'WE only have to look at the bleak state of local government finances at Devon County Council to see how the Conservative Party has failed on both a local and national level, with the authority having to cut approximately £75m from expected spending this year and then to make another £75m in savings next year.

Despite the supposed claim a Conservative-run council would have influence with the national party we can see in the Autumn Statement just delivered that they have no ability whatsoever to institute change, the begging of countless Tory authorities seeing no help coming bar an ability to increase council tax by another percent or two.

Of course, councillors have always known their fellow Conservatives were never going to help, what with their own budget book year after year pointing at the cutting of the central government provided Revenue Support Grant from £160m to £0m and with the much promised 100% retention of business rates gone walkabout.

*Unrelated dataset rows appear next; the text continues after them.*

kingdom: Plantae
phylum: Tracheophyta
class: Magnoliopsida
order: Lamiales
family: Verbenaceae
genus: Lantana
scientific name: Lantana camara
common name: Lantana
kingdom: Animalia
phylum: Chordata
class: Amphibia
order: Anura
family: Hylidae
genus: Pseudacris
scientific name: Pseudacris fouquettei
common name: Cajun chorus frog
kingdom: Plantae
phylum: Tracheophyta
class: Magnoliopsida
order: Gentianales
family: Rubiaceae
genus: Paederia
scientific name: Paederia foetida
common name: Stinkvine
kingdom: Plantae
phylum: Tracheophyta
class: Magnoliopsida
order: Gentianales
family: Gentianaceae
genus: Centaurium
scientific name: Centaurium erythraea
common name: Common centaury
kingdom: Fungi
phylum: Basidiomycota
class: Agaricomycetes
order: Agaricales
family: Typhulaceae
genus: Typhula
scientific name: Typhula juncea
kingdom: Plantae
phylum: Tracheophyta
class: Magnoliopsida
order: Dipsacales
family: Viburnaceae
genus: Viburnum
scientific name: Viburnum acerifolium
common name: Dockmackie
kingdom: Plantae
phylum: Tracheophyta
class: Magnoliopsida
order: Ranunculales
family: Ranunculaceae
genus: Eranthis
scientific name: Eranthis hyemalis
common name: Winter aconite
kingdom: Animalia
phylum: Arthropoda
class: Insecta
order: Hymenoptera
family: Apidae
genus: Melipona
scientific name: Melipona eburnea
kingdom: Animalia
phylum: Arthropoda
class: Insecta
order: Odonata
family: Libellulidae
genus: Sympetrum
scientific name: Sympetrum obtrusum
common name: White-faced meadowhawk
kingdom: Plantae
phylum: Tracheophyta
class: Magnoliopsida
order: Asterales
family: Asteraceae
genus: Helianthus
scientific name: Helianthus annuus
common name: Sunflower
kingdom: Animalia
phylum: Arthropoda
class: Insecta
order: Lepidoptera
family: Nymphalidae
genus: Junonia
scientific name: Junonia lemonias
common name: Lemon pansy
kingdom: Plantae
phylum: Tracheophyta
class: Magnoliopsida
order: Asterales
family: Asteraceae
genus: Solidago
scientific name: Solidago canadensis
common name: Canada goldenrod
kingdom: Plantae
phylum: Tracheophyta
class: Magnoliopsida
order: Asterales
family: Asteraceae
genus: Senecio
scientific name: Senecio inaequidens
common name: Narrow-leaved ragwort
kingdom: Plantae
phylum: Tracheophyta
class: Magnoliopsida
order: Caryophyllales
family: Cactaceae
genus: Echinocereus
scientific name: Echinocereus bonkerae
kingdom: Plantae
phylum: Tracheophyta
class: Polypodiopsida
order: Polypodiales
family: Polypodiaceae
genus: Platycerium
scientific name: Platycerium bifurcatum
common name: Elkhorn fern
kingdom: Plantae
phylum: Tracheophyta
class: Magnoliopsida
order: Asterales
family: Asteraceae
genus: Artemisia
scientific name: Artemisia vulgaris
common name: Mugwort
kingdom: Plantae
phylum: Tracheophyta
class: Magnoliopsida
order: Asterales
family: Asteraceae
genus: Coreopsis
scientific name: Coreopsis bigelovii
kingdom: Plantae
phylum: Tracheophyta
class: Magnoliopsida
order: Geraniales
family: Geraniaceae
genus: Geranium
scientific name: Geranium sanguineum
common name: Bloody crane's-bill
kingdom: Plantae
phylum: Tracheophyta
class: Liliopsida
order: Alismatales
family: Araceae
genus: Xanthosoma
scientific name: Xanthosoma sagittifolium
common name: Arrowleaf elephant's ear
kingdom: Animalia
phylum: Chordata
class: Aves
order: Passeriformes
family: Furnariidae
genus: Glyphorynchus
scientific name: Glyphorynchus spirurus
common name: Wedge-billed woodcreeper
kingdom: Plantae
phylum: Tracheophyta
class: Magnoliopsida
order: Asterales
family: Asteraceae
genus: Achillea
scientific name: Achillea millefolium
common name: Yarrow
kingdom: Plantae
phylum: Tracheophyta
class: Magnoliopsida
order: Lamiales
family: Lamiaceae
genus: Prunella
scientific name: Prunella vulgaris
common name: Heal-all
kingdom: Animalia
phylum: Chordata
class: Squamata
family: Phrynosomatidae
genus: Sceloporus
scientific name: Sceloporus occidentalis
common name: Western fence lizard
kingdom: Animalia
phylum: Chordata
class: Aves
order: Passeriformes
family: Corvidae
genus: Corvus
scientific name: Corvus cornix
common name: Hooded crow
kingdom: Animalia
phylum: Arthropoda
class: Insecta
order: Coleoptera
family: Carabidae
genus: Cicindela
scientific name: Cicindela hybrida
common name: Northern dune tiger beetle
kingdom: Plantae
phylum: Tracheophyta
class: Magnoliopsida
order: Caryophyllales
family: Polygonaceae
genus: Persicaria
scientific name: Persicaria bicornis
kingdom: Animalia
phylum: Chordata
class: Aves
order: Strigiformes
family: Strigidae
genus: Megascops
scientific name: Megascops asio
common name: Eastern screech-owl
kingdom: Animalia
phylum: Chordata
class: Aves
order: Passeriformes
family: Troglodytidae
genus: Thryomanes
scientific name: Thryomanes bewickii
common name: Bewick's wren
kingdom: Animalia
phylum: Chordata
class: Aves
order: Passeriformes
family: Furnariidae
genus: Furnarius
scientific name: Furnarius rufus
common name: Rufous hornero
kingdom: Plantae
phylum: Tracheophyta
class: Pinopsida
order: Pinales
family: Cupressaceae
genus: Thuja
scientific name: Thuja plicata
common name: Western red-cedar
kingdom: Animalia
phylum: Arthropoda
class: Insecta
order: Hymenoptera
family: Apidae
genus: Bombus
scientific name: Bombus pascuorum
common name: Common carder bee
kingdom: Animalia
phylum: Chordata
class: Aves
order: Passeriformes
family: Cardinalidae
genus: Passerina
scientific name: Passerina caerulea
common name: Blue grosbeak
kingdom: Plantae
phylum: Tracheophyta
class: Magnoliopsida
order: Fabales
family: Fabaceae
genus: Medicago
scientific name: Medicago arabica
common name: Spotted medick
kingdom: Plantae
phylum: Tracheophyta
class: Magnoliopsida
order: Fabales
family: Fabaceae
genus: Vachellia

If there was ever a moment that proved the age-old line about the Conservatives being the party of sound money to be a falsehood then now is surely that time. It’s also time they gave up the charade their national peers were ‘fixing the roof while the sun is shining’.

Unlike the current Tory government, Labour is serious about local government and committed to providing the money and power to local areas to deliver the levelling up agenda.

As Lisa Nandy MP, Shadow Secretary of State for Levelling Up, Housing, Communities & Local Government, has stressed, the need to rebalance the power and wealth of this country is urgent.

Labour’s local leaders see empowering local areas through devolution as especially crucial to their future growth and prosperity. Local councils are in fact seen as the “building blocks” of devolution.

Pivotal to genuine devolution are funding models that are sustained and predictable. One potential solution is locales having the power to introduce tourist taxes. Another is devolving powers to councils to retain 1 per cent of basic income tax revenue to fund local services.

A key issue for Labour is, however, that as Devon’s plight vividly demonstrates the current system is anything but sustained or predictable.

Bidding for central government funding is seen as especially problematic, pitting localities against each other and in the writing up of bids using up valuable but finite resources.